=== Section Start ===

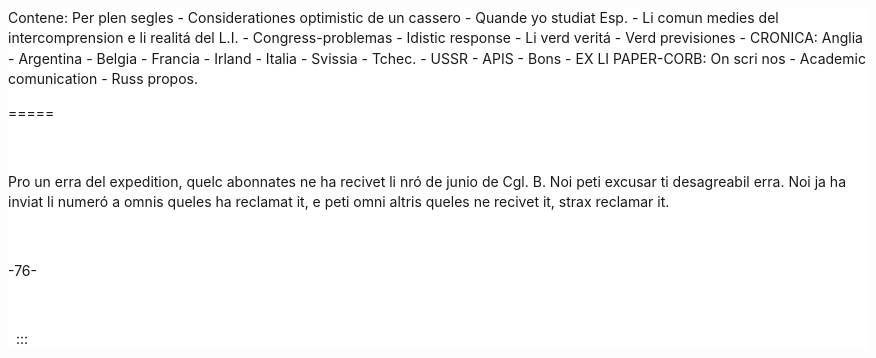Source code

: 
Contene: Per plen segles - Considerationes optimistic de un cassero -
Quande yo studiat Esp. - Li comun medies del intercomprension e li
realitá del L.I. - Congress-problemas - Idistic response - Li verd
veritá - Verd previsiones - CRONICA: Anglia - Argentina - Belgia -
Francia - Irland - Italia - Svissia - Tchec. - USSR - APIS - Bons - EX
LI PAPER-CORB: On scri nos - Academic comunication - Russ propos.

=====

 

Pro un erra del expedition, quelc abonnates ne ha recivet li nró de
junio de Cgl. B. Noi peti excusar ti desagreabil erra. Noi ja ha inviat
li numeró a omnis queles ha reclamat it, e peti omni altris queles ne
recivet it, strax reclamar it.

 

-76-

 

 
:::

=== Section End ===

(WHAT NEEDS TO BE DONE) Return every line of the records exactly as given, pictures excluded.

(OUTPUT)
Source code

: 
Contene: Per plen segles - Considerationes optimistic de un cassero -
Quande yo studiat Esp. - Li comun medies del intercomprension e li
realitá del L.I. - Congress-problemas - Idistic response - Li verd
veritá - Verd previsiones - CRONICA: Anglia - Argentina - Belgia -
Francia - Irland - Italia - Svissia - Tchec. - USSR - APIS - Bons - EX
LI PAPER-CORB: On scri nos - Academic comunication - Russ propos.

=====

 

Pro un erra del expedition, quelc abonnates ne ha recivet li nró de
junio de Cgl. B. Noi peti excusar ti desagreabil erra. Noi ja ha inviat
li numeró a omnis queles ha reclamat it, e peti omni altris queles ne
recivet it, strax reclamar it.

 

-76-

 

 
:::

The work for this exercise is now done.